* Task requirements *
Looking at the entries underneath, work out how many lines contain "Много". Write only that number.

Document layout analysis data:
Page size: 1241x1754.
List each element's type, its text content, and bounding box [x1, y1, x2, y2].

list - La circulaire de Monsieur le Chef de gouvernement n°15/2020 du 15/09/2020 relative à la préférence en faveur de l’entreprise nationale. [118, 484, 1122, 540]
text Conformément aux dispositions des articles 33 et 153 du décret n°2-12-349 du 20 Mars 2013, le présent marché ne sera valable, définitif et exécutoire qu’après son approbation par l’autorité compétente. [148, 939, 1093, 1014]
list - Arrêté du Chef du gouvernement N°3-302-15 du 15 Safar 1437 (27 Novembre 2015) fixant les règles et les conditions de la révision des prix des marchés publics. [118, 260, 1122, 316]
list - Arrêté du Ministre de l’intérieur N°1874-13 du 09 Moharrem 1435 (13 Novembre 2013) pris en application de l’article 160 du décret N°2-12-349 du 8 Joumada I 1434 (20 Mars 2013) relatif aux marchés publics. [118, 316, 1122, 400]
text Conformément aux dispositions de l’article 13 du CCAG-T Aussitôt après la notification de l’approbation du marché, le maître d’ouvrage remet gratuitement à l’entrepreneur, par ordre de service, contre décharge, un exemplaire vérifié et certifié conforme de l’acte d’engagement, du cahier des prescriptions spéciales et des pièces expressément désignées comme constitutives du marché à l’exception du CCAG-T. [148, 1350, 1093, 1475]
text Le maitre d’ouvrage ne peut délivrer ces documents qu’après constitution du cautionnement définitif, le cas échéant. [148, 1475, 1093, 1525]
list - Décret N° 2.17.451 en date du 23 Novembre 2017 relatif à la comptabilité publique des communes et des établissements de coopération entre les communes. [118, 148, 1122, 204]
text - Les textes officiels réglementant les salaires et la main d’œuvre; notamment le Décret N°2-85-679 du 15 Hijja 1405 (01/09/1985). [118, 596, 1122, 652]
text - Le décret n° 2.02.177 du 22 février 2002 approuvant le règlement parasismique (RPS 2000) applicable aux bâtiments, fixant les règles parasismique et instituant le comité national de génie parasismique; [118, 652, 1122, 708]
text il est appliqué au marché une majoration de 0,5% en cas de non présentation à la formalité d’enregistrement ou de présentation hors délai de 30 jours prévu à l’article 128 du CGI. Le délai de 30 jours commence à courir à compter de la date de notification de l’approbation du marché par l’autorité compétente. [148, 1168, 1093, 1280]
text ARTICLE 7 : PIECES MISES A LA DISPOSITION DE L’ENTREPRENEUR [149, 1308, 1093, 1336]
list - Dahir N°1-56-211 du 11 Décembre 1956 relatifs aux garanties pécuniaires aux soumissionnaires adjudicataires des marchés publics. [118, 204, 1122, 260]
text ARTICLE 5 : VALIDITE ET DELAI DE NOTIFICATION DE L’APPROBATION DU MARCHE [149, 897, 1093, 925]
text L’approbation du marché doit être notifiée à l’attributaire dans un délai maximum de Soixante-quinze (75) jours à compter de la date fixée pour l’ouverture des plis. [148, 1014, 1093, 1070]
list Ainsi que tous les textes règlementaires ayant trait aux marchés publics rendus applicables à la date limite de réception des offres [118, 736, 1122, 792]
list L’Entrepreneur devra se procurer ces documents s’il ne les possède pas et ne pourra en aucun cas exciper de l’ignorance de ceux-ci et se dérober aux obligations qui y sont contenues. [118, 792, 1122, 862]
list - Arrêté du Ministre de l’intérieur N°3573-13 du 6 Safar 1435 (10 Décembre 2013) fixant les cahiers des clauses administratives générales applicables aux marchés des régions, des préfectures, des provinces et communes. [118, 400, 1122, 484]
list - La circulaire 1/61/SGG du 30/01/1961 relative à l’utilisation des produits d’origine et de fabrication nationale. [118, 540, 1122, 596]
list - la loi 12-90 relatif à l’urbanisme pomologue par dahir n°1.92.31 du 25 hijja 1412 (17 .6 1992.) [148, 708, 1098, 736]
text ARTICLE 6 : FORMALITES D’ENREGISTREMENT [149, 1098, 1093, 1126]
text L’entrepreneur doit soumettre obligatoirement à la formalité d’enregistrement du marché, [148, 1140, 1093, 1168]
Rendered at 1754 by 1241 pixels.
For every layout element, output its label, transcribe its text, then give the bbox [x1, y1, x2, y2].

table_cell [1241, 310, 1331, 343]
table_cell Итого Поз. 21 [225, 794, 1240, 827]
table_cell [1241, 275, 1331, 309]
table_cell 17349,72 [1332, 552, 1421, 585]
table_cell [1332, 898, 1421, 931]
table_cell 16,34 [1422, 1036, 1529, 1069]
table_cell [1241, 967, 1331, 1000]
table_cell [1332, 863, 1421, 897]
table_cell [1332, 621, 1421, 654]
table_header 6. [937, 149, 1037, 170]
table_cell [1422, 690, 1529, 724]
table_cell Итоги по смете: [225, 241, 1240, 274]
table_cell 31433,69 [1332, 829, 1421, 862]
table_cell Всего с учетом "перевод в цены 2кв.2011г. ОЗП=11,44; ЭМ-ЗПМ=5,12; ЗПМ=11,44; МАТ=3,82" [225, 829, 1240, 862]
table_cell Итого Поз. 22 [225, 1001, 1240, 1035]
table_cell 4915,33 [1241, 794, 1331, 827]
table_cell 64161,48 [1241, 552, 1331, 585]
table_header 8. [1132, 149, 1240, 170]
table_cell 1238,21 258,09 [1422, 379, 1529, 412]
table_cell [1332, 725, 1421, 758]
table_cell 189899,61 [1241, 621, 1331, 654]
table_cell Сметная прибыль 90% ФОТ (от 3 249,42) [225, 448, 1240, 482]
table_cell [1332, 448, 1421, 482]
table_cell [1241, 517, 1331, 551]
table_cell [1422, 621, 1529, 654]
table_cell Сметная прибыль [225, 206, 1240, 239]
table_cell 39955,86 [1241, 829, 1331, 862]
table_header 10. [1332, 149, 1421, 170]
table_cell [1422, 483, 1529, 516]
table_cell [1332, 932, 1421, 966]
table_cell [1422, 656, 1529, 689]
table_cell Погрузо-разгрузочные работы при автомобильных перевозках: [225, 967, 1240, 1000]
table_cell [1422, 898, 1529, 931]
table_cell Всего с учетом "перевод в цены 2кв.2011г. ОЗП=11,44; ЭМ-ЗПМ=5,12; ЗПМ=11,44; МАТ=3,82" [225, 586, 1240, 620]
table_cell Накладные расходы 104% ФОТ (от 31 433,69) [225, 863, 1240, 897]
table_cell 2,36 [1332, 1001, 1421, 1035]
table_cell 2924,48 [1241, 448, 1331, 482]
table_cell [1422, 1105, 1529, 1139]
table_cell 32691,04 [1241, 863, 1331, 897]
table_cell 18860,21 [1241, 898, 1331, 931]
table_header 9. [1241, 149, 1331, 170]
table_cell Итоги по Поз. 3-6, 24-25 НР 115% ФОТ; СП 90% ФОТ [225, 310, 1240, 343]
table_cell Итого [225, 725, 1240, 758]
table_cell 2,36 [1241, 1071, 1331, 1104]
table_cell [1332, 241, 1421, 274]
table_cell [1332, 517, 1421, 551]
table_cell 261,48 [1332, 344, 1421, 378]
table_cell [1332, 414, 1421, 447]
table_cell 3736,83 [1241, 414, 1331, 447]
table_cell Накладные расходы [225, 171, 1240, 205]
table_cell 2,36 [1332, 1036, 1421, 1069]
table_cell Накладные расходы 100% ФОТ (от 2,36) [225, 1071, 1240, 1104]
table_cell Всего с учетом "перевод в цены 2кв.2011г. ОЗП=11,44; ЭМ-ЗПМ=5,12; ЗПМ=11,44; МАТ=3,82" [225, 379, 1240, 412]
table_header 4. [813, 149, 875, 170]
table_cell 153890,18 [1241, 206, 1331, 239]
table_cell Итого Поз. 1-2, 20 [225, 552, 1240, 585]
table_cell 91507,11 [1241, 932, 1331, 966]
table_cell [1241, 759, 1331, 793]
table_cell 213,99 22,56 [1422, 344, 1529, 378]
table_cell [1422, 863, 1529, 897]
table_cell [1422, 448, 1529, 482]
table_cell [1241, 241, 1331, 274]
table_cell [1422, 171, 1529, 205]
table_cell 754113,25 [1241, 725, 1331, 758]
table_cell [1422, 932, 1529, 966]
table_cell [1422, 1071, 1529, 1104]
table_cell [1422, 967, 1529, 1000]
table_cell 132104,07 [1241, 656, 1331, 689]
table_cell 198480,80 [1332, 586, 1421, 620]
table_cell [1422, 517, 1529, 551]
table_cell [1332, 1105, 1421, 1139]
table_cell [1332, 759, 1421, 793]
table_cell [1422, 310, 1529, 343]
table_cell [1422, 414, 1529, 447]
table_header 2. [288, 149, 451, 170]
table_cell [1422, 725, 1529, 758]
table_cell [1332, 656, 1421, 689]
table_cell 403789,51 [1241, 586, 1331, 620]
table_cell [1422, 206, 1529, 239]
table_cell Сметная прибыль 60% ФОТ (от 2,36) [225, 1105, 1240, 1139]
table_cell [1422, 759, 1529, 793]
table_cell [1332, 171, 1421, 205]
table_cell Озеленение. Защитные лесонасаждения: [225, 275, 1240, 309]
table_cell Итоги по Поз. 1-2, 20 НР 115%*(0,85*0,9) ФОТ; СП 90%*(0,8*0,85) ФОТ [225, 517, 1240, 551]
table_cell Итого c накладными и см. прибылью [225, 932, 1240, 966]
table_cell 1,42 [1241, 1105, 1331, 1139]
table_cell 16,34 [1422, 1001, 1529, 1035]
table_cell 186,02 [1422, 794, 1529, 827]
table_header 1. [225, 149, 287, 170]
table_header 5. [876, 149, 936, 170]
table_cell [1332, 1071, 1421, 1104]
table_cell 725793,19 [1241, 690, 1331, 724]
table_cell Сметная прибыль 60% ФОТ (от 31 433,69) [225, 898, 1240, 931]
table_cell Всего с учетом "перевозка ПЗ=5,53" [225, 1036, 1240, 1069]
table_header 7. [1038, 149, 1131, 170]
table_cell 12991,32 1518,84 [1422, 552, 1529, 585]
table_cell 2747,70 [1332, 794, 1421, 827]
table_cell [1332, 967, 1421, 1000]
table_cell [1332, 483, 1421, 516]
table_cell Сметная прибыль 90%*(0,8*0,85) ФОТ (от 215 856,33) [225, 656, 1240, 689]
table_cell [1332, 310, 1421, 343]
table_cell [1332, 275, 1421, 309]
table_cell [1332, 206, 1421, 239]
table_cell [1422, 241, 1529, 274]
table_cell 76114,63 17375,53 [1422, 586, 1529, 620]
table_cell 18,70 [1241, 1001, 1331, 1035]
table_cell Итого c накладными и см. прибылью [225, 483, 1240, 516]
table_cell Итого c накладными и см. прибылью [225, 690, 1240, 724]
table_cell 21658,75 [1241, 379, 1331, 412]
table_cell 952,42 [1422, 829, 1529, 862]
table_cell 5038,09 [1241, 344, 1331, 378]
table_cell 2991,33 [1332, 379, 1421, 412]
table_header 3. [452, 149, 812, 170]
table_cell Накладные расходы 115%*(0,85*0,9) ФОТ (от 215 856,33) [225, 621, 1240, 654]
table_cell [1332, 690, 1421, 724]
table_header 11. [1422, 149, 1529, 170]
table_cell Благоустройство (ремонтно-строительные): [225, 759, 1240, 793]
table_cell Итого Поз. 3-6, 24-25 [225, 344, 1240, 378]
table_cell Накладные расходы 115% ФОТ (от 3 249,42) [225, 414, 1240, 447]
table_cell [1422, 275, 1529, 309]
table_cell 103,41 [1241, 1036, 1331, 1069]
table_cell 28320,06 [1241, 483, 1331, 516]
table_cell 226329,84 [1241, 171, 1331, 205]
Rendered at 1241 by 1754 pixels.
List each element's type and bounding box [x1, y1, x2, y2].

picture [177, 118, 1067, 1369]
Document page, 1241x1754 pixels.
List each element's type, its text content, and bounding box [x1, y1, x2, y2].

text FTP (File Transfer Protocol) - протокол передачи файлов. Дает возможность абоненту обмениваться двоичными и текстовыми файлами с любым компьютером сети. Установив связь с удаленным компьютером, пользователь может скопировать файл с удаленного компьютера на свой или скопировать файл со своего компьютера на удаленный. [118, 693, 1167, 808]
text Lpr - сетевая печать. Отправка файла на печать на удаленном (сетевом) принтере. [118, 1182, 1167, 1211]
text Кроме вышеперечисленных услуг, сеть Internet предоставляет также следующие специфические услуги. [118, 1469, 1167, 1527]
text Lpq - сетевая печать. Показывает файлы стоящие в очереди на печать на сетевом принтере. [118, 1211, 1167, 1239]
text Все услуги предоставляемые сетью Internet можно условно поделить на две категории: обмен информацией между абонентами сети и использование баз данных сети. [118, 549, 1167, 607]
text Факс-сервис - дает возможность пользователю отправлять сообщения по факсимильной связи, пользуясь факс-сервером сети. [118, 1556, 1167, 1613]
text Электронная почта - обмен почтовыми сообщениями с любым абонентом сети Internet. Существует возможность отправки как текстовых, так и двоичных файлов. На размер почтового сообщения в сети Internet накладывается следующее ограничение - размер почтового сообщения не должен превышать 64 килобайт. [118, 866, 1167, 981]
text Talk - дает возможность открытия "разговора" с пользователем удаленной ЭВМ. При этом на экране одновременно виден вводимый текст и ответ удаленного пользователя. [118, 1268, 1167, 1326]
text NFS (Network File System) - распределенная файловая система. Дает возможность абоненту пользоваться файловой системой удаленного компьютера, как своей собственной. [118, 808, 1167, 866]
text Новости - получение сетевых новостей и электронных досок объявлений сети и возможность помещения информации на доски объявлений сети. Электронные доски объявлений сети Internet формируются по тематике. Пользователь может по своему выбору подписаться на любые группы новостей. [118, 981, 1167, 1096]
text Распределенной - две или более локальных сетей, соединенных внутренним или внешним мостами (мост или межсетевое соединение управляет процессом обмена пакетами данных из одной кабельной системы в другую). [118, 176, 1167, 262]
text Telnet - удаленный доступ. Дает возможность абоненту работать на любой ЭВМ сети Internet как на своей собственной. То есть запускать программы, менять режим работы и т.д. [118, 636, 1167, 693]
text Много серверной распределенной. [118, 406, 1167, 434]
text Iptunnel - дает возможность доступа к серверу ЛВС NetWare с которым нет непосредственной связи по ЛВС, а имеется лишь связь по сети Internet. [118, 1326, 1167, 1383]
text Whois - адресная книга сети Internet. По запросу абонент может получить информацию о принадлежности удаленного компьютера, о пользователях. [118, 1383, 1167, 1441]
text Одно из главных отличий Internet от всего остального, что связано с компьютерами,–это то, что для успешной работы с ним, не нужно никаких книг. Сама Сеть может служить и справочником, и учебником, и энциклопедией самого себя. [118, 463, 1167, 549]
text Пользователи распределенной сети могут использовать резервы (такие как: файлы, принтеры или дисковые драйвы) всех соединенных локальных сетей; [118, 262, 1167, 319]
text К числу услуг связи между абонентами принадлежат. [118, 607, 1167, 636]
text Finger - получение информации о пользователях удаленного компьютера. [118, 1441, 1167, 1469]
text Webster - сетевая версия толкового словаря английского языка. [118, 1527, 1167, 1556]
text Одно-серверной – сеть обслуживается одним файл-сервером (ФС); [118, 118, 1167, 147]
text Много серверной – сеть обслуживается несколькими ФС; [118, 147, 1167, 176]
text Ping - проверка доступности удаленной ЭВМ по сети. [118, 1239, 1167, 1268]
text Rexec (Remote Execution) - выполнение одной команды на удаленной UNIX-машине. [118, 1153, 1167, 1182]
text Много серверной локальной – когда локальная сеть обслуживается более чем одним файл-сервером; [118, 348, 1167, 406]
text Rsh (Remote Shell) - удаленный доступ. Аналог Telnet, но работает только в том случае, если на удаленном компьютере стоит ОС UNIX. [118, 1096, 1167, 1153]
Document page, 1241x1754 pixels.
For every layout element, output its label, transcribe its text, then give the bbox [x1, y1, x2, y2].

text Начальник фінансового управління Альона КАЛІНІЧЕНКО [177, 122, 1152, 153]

* Written reply *
3